**EXERCISE DETAILS**
Complete, exact copies of all entries are needed.

**RECORDS FOR THIS EXERCISE**
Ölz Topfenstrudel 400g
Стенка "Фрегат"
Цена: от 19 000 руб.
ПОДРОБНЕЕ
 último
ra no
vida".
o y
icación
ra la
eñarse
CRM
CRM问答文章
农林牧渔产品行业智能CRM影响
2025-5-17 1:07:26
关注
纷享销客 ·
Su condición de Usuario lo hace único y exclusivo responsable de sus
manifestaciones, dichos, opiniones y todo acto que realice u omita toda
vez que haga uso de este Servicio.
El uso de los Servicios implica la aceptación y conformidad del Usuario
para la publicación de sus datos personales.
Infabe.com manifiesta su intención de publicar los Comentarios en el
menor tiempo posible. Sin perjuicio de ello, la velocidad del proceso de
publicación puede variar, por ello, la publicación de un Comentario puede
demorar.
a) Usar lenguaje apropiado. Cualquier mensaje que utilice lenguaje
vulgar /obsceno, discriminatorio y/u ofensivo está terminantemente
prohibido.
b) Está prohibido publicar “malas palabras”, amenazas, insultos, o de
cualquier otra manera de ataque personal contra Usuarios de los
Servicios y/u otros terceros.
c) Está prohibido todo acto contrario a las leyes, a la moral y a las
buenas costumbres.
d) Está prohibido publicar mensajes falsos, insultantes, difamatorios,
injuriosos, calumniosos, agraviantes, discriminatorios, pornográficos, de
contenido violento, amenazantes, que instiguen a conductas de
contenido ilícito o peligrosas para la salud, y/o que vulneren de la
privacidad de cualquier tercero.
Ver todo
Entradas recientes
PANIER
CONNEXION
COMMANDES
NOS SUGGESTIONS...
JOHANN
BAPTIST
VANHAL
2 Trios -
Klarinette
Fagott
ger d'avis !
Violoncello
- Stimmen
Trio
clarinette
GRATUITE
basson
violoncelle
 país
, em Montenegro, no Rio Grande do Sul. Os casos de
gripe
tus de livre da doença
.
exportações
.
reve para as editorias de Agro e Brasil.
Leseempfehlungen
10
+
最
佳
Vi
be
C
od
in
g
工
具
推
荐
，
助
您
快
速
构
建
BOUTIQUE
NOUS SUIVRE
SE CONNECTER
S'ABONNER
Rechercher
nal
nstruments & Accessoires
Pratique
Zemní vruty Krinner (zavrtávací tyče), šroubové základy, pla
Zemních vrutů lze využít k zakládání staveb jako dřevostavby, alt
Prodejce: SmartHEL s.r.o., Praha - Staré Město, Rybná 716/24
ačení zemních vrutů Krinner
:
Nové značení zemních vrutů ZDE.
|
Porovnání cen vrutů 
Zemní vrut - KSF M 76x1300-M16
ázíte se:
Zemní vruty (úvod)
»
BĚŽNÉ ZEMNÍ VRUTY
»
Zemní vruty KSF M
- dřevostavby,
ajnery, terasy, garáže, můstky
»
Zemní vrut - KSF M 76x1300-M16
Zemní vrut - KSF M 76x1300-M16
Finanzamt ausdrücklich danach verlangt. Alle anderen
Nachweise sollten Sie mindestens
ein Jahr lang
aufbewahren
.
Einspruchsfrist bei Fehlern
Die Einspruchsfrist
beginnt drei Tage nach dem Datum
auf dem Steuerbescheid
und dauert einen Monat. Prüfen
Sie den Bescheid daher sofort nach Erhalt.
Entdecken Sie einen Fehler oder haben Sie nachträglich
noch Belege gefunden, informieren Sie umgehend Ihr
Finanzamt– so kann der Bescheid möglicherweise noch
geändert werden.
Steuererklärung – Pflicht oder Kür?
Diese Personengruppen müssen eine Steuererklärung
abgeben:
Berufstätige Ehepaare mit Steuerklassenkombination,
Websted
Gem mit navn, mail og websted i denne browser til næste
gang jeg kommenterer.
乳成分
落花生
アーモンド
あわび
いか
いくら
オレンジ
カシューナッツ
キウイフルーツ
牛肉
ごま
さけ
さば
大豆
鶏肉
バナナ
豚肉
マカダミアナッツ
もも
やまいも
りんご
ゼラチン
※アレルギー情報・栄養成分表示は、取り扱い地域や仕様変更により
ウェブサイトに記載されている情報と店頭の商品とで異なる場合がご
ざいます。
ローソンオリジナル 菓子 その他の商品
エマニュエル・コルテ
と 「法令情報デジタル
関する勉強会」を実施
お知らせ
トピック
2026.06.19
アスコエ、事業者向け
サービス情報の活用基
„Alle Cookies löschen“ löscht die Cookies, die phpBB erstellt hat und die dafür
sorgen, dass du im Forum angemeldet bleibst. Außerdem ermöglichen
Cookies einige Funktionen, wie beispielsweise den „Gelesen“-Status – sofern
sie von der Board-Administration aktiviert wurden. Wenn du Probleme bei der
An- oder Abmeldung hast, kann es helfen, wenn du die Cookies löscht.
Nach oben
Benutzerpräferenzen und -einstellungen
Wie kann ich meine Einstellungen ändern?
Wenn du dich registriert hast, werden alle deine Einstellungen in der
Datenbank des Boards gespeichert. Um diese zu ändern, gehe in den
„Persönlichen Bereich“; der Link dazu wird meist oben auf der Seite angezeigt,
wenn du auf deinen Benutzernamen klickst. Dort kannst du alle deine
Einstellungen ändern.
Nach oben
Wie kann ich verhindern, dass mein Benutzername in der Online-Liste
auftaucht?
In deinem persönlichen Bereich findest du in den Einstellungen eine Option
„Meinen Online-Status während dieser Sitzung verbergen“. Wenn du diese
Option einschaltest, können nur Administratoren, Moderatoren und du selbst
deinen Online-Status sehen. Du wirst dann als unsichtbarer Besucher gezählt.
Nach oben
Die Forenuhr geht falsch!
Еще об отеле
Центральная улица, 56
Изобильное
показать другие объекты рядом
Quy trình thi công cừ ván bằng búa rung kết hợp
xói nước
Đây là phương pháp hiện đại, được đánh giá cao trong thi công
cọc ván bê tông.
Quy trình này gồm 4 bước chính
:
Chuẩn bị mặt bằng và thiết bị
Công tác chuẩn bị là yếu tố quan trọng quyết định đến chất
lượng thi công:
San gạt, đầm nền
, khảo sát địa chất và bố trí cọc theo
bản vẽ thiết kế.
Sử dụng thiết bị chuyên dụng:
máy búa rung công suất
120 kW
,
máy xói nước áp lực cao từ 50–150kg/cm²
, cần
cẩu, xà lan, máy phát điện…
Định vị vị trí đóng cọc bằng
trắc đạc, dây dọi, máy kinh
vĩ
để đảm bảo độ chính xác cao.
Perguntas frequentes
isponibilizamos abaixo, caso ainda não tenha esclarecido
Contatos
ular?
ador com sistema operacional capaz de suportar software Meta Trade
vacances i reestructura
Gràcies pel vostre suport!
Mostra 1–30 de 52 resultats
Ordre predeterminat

**EXERCISE RESULT**
Ölz Topfenstrudel 400g
Стенка "Фрегат"
Цена: от 19 000 руб.
ПОДРОБНЕЕ
 último
ra no
vida".
o y
icación
ra la
eñarse
CRM
CRM问答文章
农林牧渔产品行业智能CRM影响
2025-5-17 1:07:26
关注
纷享销客 ·
Su condición de Usuario lo hace único y exclusivo responsable de sus
manifestaciones, dichos, opiniones y todo acto que realice u omita toda
vez que haga uso de este Servicio.
El uso de los Servicios implica la aceptación y conformidad del Usuario
para la publicación de sus datos personales.
Infabe.com manifiesta su intención de publicar los Comentarios en el
menor tiempo posible. Sin perjuicio de ello, la velocidad del proceso de
publicación puede variar, por ello, la publicación de un Comentario puede
demorar.
a) Usar lenguaje apropiado. Cualquier mensaje que utilice lenguaje
vulgar /obsceno, discriminatorio y/u ofensivo está terminantemente
prohibido.
b) Está prohibido publicar “malas palabras”, amenazas, insultos, o de
cualquier otra manera de ataque personal contra Usuarios de los
Servicios y/u otros terceros.
c) Está prohibido todo acto contrario a las leyes, a la moral y a las
buenas costumbres.
d) Está prohibido publicar mensajes falsos, insultantes, difamatorios,
injuriosos, calumniosos, agraviantes, discriminatorios, pornográficos, de
contenido violento, amenazantes, que instiguen a conductas de
contenido ilícito o peligrosas para la salud, y/o que vulneren de la
privacidad de cualquier tercero.
Ver todo
Entradas recientes
PANIER
CONNEXION
COMMANDES
NOS SUGGESTIONS...
JOHANN
BAPTIST
VANHAL
2 Trios -
Klarinette
Fagott
ger d'avis !
Violoncello
- Stimmen
Trio
clarinette
GRATUITE
basson
violoncelle
 país
, em Montenegro, no Rio Grande do Sul. Os casos de
gripe
tus de livre da doença
.
exportações
.
reve para as editorias de Agro e Brasil.
Leseempfehlungen
10
+
最
佳
Vi
be
C
od
in
g
工
具
推
荐
，
助
您
快
速
构
建
BOUTIQUE
NOUS SUIVRE
SE CONNECTER
S'ABONNER
Rechercher
nal
nstruments & Accessoires
Pratique
Zemní vruty Krinner (zavrtávací tyče), šroubové základy, pla
Zemních vrutů lze využít k zakládání staveb jako dřevostavby, alt
Prodejce: SmartHEL s.r.o., Praha - Staré Město, Rybná 716/24
ačení zemních vrutů Krinner
:
Nové značení zemních vrutů ZDE.
|
Porovnání cen vrutů 
Zemní vrut - KSF M 76x1300-M16
ázíte se:
Zemní vruty (úvod)
»
BĚŽNÉ ZEMNÍ VRUTY
»
Zemní vruty KSF M
- dřevostavby,
ajnery, terasy, garáže, můstky
»
Zemní vrut - KSF M 76x1300-M16
Zemní vrut - KSF M 76x1300-M16
Finanzamt ausdrücklich danach verlangt. Alle anderen
Nachweise sollten Sie mindestens
ein Jahr lang
aufbewahren
.
Einspruchsfrist bei Fehlern
Die Einspruchsfrist
beginnt drei Tage nach dem Datum
auf dem Steuerbescheid
und dauert einen Monat. Prüfen
Sie den Bescheid daher sofort nach Erhalt.
Entdecken Sie einen Fehler oder haben Sie nachträglich
noch Belege gefunden, informieren Sie umgehend Ihr
Finanzamt– so kann der Bescheid möglicherweise noch
geändert werden.
Steuererklärung – Pflicht oder Kür?
Diese Personengruppen müssen eine Steuererklärung
abgeben:
Berufstätige Ehepaare mit Steuerklassenkombination,
Websted
Gem mit navn, mail og websted i denne browser til næste
gang jeg kommenterer.
乳成分
落花生
アーモンド
あわび
いか
いくら
オレンジ
カシューナッツ
キウイフルーツ
牛肉
ごま
さけ
さば
大豆
鶏肉
バナナ
豚肉
マカダミアナッツ
もも
やまいも
りんご
ゼラチン
※アレルギー情報・栄養成分表示は、取り扱い地域や仕様変更により
ウェブサイトに記載されている情報と店頭の商品とで異なる場合がご
ざいます。
ローソンオリジナル 菓子 その他の商品
エマニュエル・コルテ
と 「法令情報デジタル
関する勉強会」を実施
お知らせ
トピック
2026.06.19
アスコエ、事業者向け
サービス情報の活用基
„Alle Cookies löschen“ löscht die Cookies, die phpBB erstellt hat und die dafür
sorgen, dass du im Forum angemeldet bleibst. Außerdem ermöglichen
Cookies einige Funktionen, wie beispielsweise den „Gelesen“-Status – sofern
sie von der Board-Administration aktiviert wurden. Wenn du Probleme bei der
An- oder Abmeldung hast, kann es helfen, wenn du die Cookies löscht.
Nach oben
Benutzerpräferenzen und -einstellungen
Wie kann ich meine Einstellungen ändern?
Wenn du dich registriert hast, werden alle deine Einstellungen in der
Datenbank des Boards gespeichert. Um diese zu ändern, gehe in den
„Persönlichen Bereich“; der Link dazu wird meist oben auf der Seite angezeigt,
wenn du auf deinen Benutzernamen klickst. Dort kannst du alle deine
Einstellungen ändern.
Nach oben
Wie kann ich verhindern, dass mein Benutzername in der Online-Liste
auftaucht?
In deinem persönlichen Bereich findest du in den Einstellungen eine Option
„Meinen Online-Status während dieser Sitzung verbergen“. Wenn du diese
Option einschaltest, können nur Administratoren, Moderatoren und du selbst
deinen Online-Status sehen. Du wirst dann als unsichtbarer Besucher gezählt.
Nach oben
Die Forenuhr geht falsch!
Еще об отеле
Центральная улица, 56
Изобильное
показать другие объекты рядом
Quy trình thi công cừ ván bằng búa rung kết hợp
xói nước
Đây là phương pháp hiện đại, được đánh giá cao trong thi công
cọc ván bê tông.
Quy trình này gồm 4 bước chính
:
Chuẩn bị mặt bằng và thiết bị
Công tác chuẩn bị là yếu tố quan trọng quyết định đến chất
lượng thi công:
San gạt, đầm nền
, khảo sát địa chất và bố trí cọc theo
bản vẽ thiết kế.
Sử dụng thiết bị chuyên dụng:
máy búa rung công suất
120 kW
,
máy xói nước áp lực cao từ 50–150kg/cm²
, cần
cẩu, xà lan, máy phát điện…
Định vị vị trí đóng cọc bằng
trắc đạc, dây dọi, máy kinh
vĩ
để đảm bảo độ chính xác cao.
Perguntas frequentes
isponibilizamos abaixo, caso ainda não tenha esclarecido
Contatos
ular?
ador com sistema operacional capaz de suportar software Meta Trade
vacances i reestructura
Gràcies pel vostre suport!
Mostra 1–30 de 52 resultats
Ordre predeterminat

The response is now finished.